** Data excerpts follows **

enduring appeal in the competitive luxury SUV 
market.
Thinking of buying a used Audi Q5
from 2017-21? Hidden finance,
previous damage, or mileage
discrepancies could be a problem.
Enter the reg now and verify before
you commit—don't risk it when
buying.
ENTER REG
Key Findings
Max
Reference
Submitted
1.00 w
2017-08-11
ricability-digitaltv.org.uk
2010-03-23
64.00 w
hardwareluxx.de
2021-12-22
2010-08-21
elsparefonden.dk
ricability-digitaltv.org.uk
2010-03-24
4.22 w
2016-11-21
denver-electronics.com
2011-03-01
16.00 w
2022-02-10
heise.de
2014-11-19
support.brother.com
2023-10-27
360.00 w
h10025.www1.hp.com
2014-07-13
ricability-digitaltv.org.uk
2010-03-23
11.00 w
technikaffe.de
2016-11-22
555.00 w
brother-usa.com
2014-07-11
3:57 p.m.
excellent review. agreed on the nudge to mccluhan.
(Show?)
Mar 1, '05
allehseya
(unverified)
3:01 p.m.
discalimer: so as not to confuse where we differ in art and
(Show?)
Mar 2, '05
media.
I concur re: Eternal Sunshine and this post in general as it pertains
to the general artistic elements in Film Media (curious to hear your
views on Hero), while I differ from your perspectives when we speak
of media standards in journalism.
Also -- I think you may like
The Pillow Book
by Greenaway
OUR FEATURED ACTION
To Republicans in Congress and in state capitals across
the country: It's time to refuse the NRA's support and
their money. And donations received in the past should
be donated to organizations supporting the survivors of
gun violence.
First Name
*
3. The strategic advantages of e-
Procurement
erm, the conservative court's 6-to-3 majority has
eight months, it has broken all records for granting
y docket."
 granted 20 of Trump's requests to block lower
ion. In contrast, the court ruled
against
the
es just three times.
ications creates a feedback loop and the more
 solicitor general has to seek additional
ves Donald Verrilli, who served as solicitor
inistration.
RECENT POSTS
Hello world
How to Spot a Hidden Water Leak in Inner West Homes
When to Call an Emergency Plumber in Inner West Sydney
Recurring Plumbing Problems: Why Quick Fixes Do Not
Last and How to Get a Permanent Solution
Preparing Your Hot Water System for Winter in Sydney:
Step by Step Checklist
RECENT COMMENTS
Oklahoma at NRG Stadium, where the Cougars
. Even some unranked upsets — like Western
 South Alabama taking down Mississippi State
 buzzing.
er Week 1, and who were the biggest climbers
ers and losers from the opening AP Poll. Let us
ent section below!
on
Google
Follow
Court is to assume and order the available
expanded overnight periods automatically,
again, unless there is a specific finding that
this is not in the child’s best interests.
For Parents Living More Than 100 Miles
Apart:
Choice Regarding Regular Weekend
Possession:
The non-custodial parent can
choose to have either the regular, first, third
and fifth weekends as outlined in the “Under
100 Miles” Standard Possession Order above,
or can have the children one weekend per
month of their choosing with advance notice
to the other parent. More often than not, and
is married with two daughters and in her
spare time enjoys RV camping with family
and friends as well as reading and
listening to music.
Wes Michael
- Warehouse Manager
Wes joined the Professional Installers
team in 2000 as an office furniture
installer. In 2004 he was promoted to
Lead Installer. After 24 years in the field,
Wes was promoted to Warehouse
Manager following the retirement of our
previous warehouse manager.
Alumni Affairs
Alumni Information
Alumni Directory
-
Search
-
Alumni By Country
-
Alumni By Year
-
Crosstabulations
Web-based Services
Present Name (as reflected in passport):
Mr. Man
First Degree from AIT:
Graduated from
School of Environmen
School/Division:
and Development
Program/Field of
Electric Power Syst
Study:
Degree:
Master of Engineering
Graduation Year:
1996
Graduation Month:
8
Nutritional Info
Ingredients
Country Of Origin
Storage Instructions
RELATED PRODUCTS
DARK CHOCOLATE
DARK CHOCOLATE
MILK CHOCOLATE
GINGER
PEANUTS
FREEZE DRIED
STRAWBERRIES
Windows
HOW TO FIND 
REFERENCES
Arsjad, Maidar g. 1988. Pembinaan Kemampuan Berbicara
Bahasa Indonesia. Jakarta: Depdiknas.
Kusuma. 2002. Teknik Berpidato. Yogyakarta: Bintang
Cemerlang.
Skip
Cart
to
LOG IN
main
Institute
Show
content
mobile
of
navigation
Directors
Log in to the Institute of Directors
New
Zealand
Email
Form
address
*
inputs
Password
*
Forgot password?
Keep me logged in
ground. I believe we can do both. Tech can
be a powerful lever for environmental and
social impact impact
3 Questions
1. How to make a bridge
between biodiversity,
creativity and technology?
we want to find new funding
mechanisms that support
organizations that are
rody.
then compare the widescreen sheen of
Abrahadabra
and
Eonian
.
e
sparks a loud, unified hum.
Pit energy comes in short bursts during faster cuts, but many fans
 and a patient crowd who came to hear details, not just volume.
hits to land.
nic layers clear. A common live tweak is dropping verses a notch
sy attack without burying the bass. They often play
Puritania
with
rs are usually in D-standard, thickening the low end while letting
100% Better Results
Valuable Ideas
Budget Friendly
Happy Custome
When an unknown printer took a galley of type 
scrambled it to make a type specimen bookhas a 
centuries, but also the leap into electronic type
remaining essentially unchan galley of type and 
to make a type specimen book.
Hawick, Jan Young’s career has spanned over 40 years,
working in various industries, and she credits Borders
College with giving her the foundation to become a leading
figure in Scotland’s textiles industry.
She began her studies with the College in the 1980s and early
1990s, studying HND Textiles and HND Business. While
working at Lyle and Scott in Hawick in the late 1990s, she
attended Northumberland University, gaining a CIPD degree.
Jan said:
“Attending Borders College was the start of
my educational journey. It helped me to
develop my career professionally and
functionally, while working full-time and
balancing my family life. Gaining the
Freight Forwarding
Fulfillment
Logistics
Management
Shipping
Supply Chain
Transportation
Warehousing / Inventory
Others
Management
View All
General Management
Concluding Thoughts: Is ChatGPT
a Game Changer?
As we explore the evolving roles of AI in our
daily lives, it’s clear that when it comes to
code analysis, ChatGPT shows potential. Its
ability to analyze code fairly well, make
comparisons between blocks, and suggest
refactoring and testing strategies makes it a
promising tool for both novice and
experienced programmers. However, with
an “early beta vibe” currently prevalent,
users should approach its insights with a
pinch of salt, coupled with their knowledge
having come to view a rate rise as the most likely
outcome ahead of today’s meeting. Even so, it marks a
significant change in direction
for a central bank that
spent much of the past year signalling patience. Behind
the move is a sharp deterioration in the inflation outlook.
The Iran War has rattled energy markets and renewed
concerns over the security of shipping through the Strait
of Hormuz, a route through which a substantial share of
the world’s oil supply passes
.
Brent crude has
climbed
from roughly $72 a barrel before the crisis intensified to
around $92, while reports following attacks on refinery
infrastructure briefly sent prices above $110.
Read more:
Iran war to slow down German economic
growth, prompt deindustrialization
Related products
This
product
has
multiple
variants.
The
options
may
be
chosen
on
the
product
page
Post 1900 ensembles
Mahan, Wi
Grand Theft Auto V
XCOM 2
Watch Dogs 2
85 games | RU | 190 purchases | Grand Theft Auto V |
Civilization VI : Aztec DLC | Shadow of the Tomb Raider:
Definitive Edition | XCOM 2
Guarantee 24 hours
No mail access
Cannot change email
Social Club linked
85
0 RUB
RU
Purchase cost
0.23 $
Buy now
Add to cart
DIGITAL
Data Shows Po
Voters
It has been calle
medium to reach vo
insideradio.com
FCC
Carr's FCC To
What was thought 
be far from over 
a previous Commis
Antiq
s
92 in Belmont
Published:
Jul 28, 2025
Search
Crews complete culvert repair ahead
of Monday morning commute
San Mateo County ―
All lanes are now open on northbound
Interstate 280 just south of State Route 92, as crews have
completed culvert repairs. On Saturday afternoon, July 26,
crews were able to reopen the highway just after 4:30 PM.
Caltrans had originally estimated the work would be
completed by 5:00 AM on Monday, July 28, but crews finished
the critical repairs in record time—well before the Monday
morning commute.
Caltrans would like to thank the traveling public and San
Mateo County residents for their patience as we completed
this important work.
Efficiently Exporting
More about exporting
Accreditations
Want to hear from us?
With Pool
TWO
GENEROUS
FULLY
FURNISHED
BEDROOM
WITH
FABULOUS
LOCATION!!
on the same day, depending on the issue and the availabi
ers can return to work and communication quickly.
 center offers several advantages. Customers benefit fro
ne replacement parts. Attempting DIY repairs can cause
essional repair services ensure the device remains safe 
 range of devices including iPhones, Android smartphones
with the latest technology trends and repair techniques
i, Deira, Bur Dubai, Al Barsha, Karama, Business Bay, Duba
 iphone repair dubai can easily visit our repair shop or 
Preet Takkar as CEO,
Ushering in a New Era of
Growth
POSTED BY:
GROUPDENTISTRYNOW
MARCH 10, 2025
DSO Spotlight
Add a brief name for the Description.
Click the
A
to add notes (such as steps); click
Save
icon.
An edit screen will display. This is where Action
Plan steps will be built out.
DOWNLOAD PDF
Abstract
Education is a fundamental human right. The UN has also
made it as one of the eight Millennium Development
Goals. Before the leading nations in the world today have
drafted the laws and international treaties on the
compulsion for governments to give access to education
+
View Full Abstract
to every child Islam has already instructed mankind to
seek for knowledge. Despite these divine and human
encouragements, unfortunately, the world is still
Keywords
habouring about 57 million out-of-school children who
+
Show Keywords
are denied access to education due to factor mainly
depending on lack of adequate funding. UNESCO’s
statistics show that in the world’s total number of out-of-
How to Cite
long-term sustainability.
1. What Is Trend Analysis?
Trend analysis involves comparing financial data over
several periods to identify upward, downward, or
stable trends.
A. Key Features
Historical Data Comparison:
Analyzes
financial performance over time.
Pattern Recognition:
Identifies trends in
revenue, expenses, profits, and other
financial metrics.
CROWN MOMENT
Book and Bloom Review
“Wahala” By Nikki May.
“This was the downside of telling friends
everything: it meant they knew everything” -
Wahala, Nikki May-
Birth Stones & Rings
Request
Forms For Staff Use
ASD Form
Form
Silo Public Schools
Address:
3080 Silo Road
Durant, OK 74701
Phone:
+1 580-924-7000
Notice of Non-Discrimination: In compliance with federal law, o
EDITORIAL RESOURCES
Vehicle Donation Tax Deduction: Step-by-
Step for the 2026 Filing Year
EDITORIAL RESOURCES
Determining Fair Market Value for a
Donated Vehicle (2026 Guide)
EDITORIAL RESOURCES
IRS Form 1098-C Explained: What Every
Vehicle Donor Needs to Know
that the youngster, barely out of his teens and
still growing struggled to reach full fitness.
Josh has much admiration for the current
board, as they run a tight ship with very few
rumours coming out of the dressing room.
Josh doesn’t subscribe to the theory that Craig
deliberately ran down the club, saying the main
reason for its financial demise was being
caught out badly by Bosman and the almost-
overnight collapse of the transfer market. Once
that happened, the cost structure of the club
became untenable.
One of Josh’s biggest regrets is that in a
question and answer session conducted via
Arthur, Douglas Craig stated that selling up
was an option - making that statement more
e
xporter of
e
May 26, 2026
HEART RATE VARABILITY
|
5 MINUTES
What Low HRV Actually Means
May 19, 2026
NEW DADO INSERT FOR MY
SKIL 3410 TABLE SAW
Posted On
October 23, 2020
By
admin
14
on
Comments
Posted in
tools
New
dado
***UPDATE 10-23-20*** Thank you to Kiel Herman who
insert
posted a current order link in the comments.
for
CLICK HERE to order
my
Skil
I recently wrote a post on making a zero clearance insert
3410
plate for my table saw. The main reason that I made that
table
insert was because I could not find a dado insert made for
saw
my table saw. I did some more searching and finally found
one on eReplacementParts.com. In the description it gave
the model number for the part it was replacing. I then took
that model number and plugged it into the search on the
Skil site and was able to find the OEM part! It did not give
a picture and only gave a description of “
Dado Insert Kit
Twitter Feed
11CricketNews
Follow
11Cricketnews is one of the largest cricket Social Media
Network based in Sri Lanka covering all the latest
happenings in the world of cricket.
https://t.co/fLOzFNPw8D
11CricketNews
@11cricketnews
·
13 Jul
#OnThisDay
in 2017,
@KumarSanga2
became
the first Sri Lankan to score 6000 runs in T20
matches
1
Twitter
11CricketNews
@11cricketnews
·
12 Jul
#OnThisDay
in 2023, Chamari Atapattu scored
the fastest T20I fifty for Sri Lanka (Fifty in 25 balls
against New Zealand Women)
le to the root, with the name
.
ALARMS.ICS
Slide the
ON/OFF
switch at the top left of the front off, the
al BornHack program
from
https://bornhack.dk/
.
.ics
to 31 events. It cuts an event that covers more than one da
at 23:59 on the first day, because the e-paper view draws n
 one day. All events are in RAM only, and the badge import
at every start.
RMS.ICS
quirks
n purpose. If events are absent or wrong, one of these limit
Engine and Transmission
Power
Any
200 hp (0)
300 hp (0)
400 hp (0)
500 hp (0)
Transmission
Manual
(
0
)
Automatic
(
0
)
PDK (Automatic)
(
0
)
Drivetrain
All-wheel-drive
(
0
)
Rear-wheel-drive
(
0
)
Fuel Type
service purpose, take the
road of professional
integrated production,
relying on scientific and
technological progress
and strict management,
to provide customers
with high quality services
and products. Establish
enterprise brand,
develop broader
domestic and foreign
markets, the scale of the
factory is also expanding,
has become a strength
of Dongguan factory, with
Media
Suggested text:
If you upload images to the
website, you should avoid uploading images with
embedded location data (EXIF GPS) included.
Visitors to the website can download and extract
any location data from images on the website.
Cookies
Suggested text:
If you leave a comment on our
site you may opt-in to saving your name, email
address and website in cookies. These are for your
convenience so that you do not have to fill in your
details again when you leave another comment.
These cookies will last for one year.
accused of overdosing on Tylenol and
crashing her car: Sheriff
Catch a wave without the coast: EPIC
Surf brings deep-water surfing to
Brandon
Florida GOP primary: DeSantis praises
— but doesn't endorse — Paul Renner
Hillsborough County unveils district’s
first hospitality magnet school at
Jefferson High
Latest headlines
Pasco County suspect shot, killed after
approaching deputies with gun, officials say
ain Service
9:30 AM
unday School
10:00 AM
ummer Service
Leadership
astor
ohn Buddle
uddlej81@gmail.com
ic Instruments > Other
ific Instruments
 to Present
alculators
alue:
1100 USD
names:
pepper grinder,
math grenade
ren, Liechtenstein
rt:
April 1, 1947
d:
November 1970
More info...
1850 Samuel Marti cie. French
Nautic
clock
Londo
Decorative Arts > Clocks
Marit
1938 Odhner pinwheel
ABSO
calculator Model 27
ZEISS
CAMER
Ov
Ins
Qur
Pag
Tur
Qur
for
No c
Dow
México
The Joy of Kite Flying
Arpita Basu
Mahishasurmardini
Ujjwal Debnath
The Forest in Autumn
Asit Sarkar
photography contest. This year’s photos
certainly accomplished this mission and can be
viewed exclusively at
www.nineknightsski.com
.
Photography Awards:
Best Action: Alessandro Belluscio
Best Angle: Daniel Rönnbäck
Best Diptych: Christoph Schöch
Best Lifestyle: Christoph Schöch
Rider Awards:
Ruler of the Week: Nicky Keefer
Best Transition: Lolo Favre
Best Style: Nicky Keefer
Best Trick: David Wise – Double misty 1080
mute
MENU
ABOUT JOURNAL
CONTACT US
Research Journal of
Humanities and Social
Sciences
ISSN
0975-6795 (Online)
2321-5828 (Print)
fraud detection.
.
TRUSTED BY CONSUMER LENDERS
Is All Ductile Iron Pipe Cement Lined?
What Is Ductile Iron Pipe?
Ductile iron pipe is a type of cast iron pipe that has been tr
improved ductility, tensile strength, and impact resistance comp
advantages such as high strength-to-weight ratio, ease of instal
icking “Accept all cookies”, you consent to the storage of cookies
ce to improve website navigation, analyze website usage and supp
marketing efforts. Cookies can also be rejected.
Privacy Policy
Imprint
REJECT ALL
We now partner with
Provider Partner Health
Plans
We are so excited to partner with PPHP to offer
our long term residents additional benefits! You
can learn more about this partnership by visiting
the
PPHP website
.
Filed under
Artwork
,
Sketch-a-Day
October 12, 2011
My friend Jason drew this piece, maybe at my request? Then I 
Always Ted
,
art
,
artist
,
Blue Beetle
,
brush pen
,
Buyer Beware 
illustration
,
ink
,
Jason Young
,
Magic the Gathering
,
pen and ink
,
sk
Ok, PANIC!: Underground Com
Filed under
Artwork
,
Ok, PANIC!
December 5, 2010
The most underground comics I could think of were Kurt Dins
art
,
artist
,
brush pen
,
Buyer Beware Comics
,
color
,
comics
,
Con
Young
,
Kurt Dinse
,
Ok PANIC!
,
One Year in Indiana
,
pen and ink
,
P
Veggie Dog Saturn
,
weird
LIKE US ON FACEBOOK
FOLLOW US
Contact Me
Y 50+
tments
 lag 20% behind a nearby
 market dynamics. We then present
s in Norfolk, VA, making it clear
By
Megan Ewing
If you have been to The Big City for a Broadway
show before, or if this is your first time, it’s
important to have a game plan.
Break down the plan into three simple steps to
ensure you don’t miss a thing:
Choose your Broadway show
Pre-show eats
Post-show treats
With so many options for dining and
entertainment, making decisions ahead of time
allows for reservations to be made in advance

** End of Data excerpts **

- **Your goal**
Starting at the beginning of the items and ending at the line containing "discalimer: so as", write the lines out again with "Reference" swapped for "Source" and everything else left unchanged.

- **Output of the task**
enduring appeal in the competitive luxury SUV 
market.
Thinking of buying a used Audi Q5
from 2017-21? Hidden finance,
previous damage, or mileage
discrepancies could be a problem.
Enter the reg now and verify before
you commit—don't risk it when
buying.
ENTER REG
Key Findings
Max
Source
Submitted
1.00 w
2017-08-11
ricability-digitaltv.org.uk
2010-03-23
64.00 w
hardwareluxx.de
2021-12-22
2010-08-21
elsparefonden.dk
ricability-digitaltv.org.uk
2010-03-24
4.22 w
2016-11-21
denver-electronics.com
2011-03-01
16.00 w
2022-02-10
heise.de
2014-11-19
support.brother.com
2023-10-27
360.00 w
h10025.www1.hp.com
2014-07-13
ricability-digitaltv.org.uk
2010-03-23
11.00 w
technikaffe.de
2016-11-22
555.00 w
brother-usa.com
2014-07-11
3:57 p.m.
excellent review. agreed on the nudge to mccluhan.
(Show?)
Mar 1, '05
allehseya
(unverified)
3:01 p.m.
discalimer: so as not to confuse where we differ in art and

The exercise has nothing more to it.